→ Document section
.....

Ed McMahon, best known as the long-time side-kick and announcer of The Tonight Show with Johnny Carson, passed away on Tuesday, June 23, 2009, shortly after midnight at the Ronald Regan UCLA Medical Center in Los Angeles, California after a long battle with pneumonia, bone cancer and other medical problems.

Ed McMahon was 86 years old.

Born Edward Leo Peter McMahon, Jr. on March 6, 1923 to Elenor and Edward McMahon in Detroit, Michigan, Ed grew up in Lowell, Massachusetts and attended Catholic University of America where he majored in speech and drama, graduating with a Bachelor of Arts degree in 1949. McMahon served our great country during World War II as a fighter pilot in the USMC decorated with six  Air Medals until his discharge in 1946, and remained in the reserves until returning to active duty after college. Sent to Korea in 1952, he flew unarmed OE-1 Bird Dogs on 85 tactical air control and artillery spotting missions.  He remained in the reserves retiring in 1966 with the rank of Colonel before being commissioned as a Brigadier General in the California Air National Guard.

.....

→ Provided information
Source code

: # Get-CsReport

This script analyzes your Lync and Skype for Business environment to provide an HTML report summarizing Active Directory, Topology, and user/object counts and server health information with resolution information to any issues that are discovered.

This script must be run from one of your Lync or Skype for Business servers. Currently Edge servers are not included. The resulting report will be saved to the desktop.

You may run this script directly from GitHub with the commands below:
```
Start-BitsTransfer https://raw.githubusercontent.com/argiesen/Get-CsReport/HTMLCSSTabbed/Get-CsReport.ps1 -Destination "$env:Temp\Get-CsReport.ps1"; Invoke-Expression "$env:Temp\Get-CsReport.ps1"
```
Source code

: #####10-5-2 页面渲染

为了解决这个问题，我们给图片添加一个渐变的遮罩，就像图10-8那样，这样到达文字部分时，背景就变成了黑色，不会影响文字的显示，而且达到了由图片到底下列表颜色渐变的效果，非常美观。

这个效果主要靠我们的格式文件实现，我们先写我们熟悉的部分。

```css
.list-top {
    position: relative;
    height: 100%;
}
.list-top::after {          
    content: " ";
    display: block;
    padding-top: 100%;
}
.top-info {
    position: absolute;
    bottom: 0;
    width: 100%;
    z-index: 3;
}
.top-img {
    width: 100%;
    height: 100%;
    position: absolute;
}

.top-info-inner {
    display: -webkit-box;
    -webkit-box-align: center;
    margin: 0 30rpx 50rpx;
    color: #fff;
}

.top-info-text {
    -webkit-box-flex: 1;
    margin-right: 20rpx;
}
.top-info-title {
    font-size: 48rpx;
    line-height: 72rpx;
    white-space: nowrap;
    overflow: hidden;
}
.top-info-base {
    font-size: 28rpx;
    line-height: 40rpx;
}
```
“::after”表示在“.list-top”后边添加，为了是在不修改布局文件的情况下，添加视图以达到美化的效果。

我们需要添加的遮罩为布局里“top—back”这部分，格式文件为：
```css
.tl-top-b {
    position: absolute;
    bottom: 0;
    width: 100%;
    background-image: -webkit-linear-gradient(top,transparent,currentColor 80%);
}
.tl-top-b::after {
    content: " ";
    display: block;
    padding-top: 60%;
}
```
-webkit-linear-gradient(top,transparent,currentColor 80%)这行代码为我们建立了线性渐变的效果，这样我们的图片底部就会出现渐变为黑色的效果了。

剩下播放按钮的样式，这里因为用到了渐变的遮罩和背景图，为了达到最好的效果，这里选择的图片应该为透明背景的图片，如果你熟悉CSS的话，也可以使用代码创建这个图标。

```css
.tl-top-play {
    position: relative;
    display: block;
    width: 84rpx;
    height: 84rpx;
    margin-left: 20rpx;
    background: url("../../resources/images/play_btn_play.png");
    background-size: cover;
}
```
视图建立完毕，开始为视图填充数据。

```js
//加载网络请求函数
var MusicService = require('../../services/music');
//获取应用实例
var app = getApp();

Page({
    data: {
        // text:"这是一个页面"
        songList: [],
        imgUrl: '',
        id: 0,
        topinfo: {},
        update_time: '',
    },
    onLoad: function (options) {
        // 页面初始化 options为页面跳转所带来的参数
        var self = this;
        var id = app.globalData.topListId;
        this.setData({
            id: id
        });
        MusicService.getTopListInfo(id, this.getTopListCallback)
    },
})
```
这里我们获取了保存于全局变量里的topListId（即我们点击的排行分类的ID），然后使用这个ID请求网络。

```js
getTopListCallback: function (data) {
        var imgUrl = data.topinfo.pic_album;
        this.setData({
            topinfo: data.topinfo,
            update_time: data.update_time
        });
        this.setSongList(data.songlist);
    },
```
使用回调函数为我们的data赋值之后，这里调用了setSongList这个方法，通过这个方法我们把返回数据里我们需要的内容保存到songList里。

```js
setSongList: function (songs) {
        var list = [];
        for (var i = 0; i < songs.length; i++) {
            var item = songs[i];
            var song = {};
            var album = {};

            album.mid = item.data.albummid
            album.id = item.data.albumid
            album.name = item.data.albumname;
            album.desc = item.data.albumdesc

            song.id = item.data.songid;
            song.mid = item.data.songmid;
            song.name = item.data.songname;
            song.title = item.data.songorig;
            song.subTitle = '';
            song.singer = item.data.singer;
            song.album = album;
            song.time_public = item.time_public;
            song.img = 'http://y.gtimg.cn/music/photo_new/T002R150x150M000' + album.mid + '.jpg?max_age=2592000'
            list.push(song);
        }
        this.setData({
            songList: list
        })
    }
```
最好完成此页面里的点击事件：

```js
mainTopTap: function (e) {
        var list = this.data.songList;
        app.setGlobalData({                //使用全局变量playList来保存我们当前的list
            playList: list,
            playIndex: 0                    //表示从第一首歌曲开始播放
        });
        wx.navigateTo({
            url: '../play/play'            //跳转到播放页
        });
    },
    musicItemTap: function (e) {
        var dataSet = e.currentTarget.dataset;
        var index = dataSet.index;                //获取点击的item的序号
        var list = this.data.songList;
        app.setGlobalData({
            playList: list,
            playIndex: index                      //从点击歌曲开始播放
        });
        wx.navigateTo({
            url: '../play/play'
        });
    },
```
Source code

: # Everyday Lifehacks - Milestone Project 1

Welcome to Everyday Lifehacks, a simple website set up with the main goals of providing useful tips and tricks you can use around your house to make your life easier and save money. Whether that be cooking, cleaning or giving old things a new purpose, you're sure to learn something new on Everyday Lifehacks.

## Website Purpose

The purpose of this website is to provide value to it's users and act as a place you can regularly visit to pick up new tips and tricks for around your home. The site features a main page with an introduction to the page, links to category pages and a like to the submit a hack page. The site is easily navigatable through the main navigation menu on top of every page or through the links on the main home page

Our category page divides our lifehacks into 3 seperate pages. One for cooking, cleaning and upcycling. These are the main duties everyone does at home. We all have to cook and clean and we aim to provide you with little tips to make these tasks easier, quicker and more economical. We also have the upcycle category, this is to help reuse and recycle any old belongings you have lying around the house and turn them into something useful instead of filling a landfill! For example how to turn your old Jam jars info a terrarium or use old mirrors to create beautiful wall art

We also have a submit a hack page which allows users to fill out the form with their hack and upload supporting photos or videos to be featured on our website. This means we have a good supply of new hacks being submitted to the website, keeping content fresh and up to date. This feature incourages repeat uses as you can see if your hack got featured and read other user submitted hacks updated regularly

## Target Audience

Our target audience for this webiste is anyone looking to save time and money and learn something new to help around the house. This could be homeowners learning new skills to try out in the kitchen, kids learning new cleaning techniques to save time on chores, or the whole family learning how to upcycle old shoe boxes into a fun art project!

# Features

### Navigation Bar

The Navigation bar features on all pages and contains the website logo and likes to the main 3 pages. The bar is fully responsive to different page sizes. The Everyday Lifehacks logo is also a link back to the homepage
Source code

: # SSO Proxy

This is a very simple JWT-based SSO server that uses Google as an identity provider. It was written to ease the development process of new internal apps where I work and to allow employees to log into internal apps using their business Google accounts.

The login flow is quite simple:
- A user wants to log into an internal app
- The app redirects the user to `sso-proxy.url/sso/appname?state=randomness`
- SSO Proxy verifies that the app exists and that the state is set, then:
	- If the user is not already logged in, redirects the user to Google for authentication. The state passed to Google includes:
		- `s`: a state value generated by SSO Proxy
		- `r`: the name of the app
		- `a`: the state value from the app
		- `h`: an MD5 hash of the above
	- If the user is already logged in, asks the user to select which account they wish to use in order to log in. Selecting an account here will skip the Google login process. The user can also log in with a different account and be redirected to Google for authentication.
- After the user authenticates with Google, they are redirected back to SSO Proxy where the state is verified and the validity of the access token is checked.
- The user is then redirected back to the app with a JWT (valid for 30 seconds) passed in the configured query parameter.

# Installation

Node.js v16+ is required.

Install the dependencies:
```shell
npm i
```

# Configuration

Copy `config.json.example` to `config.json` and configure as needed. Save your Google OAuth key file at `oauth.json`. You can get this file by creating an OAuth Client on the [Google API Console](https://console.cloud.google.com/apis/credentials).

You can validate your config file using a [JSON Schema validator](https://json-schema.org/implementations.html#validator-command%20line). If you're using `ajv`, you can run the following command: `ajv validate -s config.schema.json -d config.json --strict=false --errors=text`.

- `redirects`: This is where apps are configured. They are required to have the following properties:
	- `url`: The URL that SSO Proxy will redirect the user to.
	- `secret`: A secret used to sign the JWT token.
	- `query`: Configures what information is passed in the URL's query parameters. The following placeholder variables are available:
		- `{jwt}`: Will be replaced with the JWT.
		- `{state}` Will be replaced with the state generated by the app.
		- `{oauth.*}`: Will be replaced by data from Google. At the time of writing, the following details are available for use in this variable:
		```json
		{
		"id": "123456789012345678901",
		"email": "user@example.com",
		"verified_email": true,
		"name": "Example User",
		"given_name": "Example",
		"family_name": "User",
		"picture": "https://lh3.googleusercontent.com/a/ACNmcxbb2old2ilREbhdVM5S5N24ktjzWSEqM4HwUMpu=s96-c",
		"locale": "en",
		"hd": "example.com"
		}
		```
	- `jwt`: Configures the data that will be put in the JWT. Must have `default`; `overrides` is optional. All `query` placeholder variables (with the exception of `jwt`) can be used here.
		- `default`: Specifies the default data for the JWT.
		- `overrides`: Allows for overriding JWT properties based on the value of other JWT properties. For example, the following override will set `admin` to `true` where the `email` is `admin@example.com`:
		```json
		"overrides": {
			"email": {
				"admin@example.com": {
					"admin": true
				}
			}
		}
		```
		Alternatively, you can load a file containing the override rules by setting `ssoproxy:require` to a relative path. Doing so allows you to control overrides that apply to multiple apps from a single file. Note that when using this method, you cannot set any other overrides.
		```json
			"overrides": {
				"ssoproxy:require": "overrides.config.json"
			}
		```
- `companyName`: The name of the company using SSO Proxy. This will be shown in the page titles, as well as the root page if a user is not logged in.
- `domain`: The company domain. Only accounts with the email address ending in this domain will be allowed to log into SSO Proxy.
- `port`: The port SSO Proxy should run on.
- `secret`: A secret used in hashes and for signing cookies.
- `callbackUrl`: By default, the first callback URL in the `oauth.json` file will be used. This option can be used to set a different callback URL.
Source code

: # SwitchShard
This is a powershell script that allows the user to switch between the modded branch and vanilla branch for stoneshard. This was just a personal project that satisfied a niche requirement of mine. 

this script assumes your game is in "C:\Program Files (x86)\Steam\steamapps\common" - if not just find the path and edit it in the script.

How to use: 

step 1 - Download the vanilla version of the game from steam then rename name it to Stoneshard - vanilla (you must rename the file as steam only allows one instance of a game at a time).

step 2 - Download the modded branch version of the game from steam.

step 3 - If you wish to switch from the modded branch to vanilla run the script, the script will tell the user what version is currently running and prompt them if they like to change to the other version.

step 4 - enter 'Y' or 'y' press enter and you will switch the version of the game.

.....

→ Task instructions
Go on with the text about Ed McMahon's life, starting after its last sentence. The records are separate material and have no connection to the text about Ed McMahon.

→ Expected output
Before The Tonight Show, he co-hosted a game show opposite the late, great Johnny Carson called “Who Do You Trust?” which ran from 1957-1962, before the dynamic-duo left to join the Tonight Show in 1962 and enjoyed a very successful 30 year run until Carson retired in 1992.  During that time, McMahon found time to host the successful weekly syndicated series Star Search beginning in 1983, which helped launch the careers of many of today’s actors, singers, and comedians which include Justin Timberlake, Britney Spears and Rosie O’donnell. McMahon stayed with the show during its entire run until it ended in 1995. In 2003, he made a cameo appearance on the CBS revival of the show hosted by Arsenio Hall.CARSON

McMahon was also co-host until 2008 of the annual Labor Day Jerry Lewis Telethon for MD appearing 41 times, second only to Lewis himself. In 1982, he and Dick Clark hosted NBC’s TV’s Bloopers and Practical Jokes. He stayed with the show intil 1998 when Clark decided to move the show to ABC.

In 2004 McMahon became announcer and co-host of Alf’s Hit Talk Show on TVLand, along with authoring two memoirs, Here’s Johnny!: My Memories of Johnny Carson, The Tonight Show, and 46 years of Friendship and For Laughing Out Loud.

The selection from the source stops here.